Recently, my two-year-old son was separated from my mother-in-law whilst at the shopping mall. It took thirty minutes for him to be found: he was happily wandering around, quite a large distance away from where they first became separated. Apparently he very happily took the hand of the security guard who located him and guided him back to my mother-in-law, but of course she was distressed.

Later that day, when she told me what happened, I was shocked at my own internal reaction - first that adrenaline surge of shock, following by a vehement wish that this had happened to any other of my children but this one.


I am hesitant to name it, but my youngest child is extra precious to me. I have never experienced this before: though each birth is different, and each early postpartum experience is different, I have come to love all of my five children with a deeply felt, primal, sometimes painful love. For my first and third and fifth child it hit me like a truck the second I laid eyes on their newborn faces. For the other two it was a slow burn kind of love as we found our way to each other in the hazy days after birth.

Ever since that day when my youngest got lost, I have wondered why my protective feelings are so wild, why he is so precious. Is it simply because he is the youngest and the baby of the family? He does have a small elfin featured face, finely drawn and often vulnerable looking. He is small for his age, and although nearly three, not talking much, so he often seems younger than he is. And there is another reason for this: this child was seriously ill as a baby, spending 6 weeks on and off in hospital, and needing extensive care at home for many months afterwards.

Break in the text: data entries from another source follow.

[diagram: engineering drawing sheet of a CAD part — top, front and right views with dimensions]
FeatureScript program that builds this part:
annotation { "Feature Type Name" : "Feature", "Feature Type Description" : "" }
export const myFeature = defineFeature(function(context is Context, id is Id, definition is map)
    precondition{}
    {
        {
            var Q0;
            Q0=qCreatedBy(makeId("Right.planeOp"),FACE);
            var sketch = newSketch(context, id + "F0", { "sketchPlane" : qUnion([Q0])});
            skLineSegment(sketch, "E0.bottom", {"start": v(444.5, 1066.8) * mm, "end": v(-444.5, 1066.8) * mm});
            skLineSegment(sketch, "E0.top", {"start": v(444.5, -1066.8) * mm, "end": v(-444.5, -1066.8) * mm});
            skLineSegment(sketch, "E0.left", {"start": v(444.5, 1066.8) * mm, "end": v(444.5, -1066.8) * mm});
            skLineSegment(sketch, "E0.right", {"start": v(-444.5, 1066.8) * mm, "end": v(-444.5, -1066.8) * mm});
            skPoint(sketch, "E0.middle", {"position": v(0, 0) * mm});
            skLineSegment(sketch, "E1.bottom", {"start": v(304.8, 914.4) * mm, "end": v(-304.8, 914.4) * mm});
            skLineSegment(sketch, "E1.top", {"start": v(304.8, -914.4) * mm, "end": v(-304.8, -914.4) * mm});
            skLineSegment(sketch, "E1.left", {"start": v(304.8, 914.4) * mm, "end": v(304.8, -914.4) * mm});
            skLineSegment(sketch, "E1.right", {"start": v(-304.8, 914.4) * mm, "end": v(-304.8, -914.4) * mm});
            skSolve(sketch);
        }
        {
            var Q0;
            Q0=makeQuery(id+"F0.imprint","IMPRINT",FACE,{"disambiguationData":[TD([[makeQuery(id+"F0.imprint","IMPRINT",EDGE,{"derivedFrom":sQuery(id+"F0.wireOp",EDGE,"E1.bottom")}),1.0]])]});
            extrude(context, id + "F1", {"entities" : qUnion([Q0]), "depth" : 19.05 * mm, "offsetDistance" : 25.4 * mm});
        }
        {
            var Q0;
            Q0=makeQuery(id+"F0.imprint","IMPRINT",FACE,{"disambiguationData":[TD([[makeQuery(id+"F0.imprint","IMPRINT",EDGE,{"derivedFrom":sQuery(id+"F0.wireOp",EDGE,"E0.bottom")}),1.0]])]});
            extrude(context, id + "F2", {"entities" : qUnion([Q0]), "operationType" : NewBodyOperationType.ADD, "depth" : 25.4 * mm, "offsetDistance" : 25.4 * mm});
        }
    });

As a result of his illness, his milestones were delayed and he literally was a 'baby' in need and skill level for months longer than usual. But what happened to me during his illness was a semi-permanent state of hyper awareness and vigilance - needed at that time - the warrior mother was called forth and the protective muscle was well exercised.

It is well known that whatever endeavour in which we invest the most effort is one that means the most to us. I sometimes think of my son this way- the child that I literally invested the most effort into- round the clock holding, caring, nurturing, and supporting on a long road back to health. No other child of mine enjoyed such extensive and focused one-on-one time, so long breastfeeding, so long sleeping in our bed.

Robin in car

My youngest is now a perfectly healthy three year old. There is really no need to overprotect him anymore. After weeks of pondering my reactions and actions around him, I can give thanks for that time he was lost. It has prompted me to realise that it is time to let go of my little one. The time for danger has passed and my inner warrior can now retreat. He may be my last baby, and that makes it all the more bittersweet. But I often think of motherhood as mostly an exercise in letting go, and the past few weeks have reminded me to take that little leap of faith again.